Verse's eye settled on the white one before wandering to a two toned blue robe. There was a barely contained excitement behind the tired voice that spoke up. "I would like to try something with color. Could you pass me the blue one?"
When I turned around, Verse had swung their legs from the bed and rose to their feet. They were scarcely more than a set of eyes and mouth worked into a clay shelled mannequin with two arms, legs, and very simple hands for eating. A bright blue glow to emanated from their chest that their eyes matched in intensity.
Verse wasted no time joining me by the mirror. Even without sand, Verse seemed to have no trouble operating the body through the use of strings worked through the limbs and joints. They slid into the blue robe with only a little assistance from me. Movements were slow and stiff, but they seemed so comfortable looking themselves over in the mirror. When Verse turned to look at me, there was another question in their eyes.
"Do you think I could pull off being a girl? I don't have Verity's sense of style or-"
"If you want to be a girl, then you can just be a girl. It's not that hard. I can help-"

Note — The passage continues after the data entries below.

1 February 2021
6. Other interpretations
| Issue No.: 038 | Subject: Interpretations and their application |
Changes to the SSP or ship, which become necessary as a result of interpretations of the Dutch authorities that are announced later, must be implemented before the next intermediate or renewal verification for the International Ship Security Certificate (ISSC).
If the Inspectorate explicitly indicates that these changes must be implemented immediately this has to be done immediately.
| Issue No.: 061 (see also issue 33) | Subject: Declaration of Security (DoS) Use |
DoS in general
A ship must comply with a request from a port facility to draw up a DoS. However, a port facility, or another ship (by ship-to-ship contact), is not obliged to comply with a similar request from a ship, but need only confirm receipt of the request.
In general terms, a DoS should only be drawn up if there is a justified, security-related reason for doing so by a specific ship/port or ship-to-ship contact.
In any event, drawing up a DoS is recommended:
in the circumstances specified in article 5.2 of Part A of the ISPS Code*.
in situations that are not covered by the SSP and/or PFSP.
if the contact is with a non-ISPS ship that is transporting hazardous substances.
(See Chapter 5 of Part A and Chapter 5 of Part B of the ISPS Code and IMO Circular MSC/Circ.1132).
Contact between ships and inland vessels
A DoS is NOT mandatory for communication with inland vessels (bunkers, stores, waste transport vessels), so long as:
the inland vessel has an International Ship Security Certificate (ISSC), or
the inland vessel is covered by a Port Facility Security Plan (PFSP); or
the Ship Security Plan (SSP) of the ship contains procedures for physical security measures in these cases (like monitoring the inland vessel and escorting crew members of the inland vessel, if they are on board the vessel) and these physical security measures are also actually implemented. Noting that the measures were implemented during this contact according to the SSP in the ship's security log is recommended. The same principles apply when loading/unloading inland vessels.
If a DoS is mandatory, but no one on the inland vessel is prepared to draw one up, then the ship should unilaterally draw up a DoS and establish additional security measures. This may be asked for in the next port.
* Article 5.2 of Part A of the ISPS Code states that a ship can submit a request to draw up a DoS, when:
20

Verse winced. She seemed almost taken aback by my answer. I started to apologize for saying something wrong before she nearly tackled me to the ground in an attempt to throw her arms around me. In her haste she underestimated the strength at which the strings could move her new body.
"Thank you Amari. For everything."
It felt so good to laugh. "You're most welcome Verse. Whatever feels right and keeps you from falling apart in my arms is something worth pursuing. I can't claim much wisdom for this kind of thing, but that much feels right to say."
"Okay. But Verse just feels right. And I- um..."
"Go on."
"I kinda like it when you say it."
"Well then. In that case it is oh so very nice to meet you Verse. I am Citrine Amari, youngest of my sisters. We don't reveal our names and souls lightly, but you've got a part of us inside you now."
Verse pulled away from the hug to glance down at the hollowed out space in her chest where an azure glass knife formed the core of her new body. When her eyes rose back to meet mine, I finally got a good look at her soul. The crackling lightning I had once saw in them was gone entirely. It had been replaced with bright lights amidst a blue sky that shimmered and sparkled even brighter than when we had first met.
Verse was different in that the story their soul told meant nothing to them. They were alive and finally free of what smothered them. Never before had I seen a soul darken and then heal to a stronger state in the span of days. Such healing typically required years of recovery and support to achieve. Everything I had been taught to told me that something unnatural had occurred.
But I was far past listening to that voice. If this was wrong than I would delight in making as many mistakes as it took to keep those eyes of Verse's shining brighter than the stars themselves.